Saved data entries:
------------------------------

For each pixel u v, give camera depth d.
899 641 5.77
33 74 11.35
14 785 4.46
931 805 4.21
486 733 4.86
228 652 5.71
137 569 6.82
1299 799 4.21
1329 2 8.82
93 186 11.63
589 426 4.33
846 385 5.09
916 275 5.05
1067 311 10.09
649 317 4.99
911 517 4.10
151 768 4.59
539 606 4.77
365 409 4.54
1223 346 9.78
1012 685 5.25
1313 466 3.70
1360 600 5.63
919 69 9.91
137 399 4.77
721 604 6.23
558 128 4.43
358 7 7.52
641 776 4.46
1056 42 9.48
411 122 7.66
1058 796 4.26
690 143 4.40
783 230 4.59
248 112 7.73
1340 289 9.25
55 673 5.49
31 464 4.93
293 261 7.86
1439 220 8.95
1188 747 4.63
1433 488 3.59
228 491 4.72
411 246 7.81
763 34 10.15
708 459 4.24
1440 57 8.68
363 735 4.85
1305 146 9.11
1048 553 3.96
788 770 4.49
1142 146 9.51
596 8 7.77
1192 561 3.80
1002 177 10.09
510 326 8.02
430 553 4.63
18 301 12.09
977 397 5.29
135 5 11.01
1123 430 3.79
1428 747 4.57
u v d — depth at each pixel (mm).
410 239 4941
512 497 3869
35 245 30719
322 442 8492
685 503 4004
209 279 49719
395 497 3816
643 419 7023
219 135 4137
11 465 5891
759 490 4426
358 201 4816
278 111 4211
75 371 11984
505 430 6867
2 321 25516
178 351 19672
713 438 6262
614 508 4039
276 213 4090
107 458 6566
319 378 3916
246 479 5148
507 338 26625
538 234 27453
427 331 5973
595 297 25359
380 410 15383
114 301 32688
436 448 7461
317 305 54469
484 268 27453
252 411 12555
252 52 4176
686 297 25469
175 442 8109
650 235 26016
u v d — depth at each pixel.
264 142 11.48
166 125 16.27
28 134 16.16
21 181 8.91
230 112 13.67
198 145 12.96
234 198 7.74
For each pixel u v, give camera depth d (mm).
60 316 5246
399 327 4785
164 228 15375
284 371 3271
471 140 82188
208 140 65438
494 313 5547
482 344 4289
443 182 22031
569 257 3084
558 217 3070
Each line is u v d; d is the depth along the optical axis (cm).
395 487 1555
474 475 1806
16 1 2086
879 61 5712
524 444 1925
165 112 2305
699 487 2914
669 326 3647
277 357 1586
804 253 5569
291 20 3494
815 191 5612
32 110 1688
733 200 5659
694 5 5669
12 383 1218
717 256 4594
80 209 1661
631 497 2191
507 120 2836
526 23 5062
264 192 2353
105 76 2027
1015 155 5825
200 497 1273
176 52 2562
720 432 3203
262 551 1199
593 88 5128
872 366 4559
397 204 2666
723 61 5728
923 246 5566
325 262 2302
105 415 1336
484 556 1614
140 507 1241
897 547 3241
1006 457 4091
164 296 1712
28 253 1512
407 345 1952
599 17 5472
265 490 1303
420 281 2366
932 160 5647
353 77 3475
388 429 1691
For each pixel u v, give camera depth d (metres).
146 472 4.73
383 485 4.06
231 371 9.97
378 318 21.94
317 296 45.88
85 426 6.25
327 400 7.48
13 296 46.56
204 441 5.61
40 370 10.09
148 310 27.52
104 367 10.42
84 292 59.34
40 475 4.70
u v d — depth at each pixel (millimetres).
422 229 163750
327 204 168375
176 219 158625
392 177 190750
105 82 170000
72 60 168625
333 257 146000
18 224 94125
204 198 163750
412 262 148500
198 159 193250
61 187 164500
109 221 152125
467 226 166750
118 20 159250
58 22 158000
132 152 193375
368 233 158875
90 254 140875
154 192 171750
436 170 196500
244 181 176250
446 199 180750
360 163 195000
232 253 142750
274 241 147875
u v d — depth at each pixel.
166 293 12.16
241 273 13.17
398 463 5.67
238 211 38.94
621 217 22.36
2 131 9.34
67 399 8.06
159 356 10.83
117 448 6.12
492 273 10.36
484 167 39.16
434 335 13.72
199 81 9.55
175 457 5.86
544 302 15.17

------------------------------

* **What to do**: In the entries above, find the line with "80 209 1661" and the line with "327 204 168375", then restate word for word both of them and every line between, with nothing more.

* **Answer space**:
80 209 1661
631 497 2191
507 120 2836
526 23 5062
264 192 2353
105 76 2027
1015 155 5825
200 497 1273
176 52 2562
720 432 3203
262 551 1199
593 88 5128
872 366 4559
397 204 2666
723 61 5728
923 246 5566
325 262 2302
105 415 1336
484 556 1614
140 507 1241
897 547 3241
1006 457 4091
164 296 1712
28 253 1512
407 345 1952
599 17 5472
265 490 1303
420 281 2366
932 160 5647
353 77 3475
388 429 1691
For each pixel u v, give camera depth d (metres).
146 472 4.73
383 485 4.06
231 371 9.97
378 318 21.94
317 296 45.88
85 426 6.25
327 400 7.48
13 296 46.56
204 441 5.61
40 370 10.09
148 310 27.52
104 367 10.42
84 292 59.34
40 475 4.70
u v d — depth at each pixel (millimetres).
422 229 163750
327 204 168375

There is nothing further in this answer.